Fast-forward to 2024 and brands are so confident in this technology that they’re building business models around it. The UK-based Over+Above was born when Jamas Hodivala, a barrister and hockey player, grew frustrated with a recurring shoulder injury that left him relying on constant physio visits and repeated applications of kinesiology tape – a stretchy adhesive that provides gentle pressure to help alleviate discomfort and support healing.

Determined to create a garment that would offer the same support as the tape, but in a more convenient, long-lasting form, he partnered with biomechanist and technologist Chris Peploe. In August 2024, the brand launched its inaugural collection of tops, leggings and sleeves that use its patented Proprio technology. The design hinges on three main features. Perhaps the best-known method for activating proprioception is compression.

‘[Compression] stops the muscles moving so much during your activity, which is going to reduce fatigue and start to “streamline” that message from muscle to brain,’ Dr. Peploe tells WH.

Next, kinesiology structures are designed to sit over key muscle groups and joints – the added stability helping muscles to ‘resist unnatural motion,’ including overstretching or hyperextensions, limiting motion without restricting it.

Lastly, the garments are equipped with sensory nodes, in the form of silicone grippers that subtly interact with your skin to signal your brain to focus on those specific areas, sending this data back to your nervous system and leading to more controlled movement. That’s the theory at least.

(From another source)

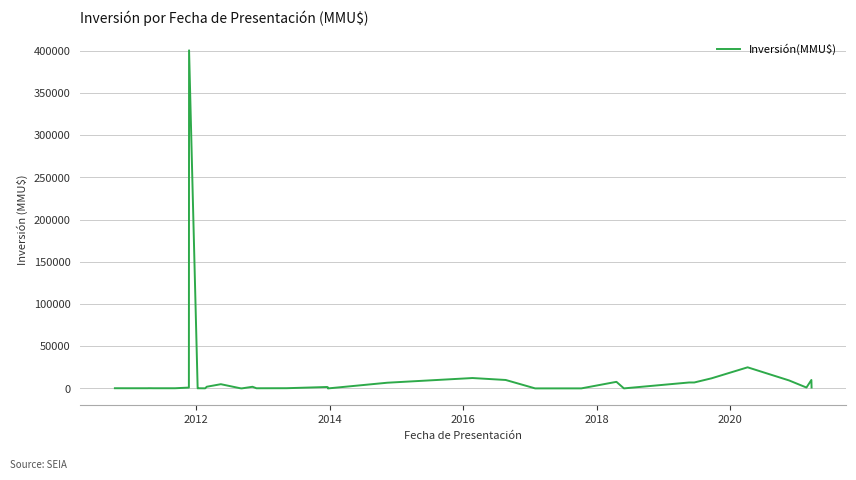

What is the difference between the maximum and second lowest values?

400480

To strength-test those claims, the brand worked with elite athletes across a range of disciplines, including a number of Team GB athletes, to train in the pieces before providing brutally honest feedback. With some, such as England Rugby captain Jamie George and presenter and marathon runner Adele Roberts, going on to wear the kit while representing on the world stage.

But athletes aren’t the only ones set to benefit.

‘We want amateurs to be able to push their bodies to a place that they didn’t think was possible,’ says CEO and former England cricketer Matt Prior, on the brand’s North Star.

‘When you’re elite, you’re in tune with your body. But when you’ve just taken something up, your joints hurt, your muscles hurt. If the elites are going to get a 1%, 2%, 3%, 5% gain from this, I think amateurs are going to get a 20% to 30% gain because it’s also going to affect your recovery immeasurably.’

What is the future of activewear?

So what’s next in the world of performance-enhancing activewear?

‘Design is poised to revolutionise both professional athletics and everyday fitness regimes,’ says Hill. Hyrox athletes are embracing proprioceptive activewear, while former GB sprinter Mark Findlay sports Over+Above’s calf sleeves and tights when he competes, claiming four months of training in the pieces has seen off previous calf pain.

That it’s already having an impact on injuries has led some in the space to ponder if shaving seconds off records is next.

And whether like the banned Speedo LZR Racer – worn by 98% of swim medallists at the Beijing Olympics in 2008 due to its significant impact on speed and buoyancy – proprioceptive activewear will be the next to be considered by sporting legislators. Dr Peploe isn’t worried: ‘As a scientist and innovator, that’s kind of the ultimate accolade for me.’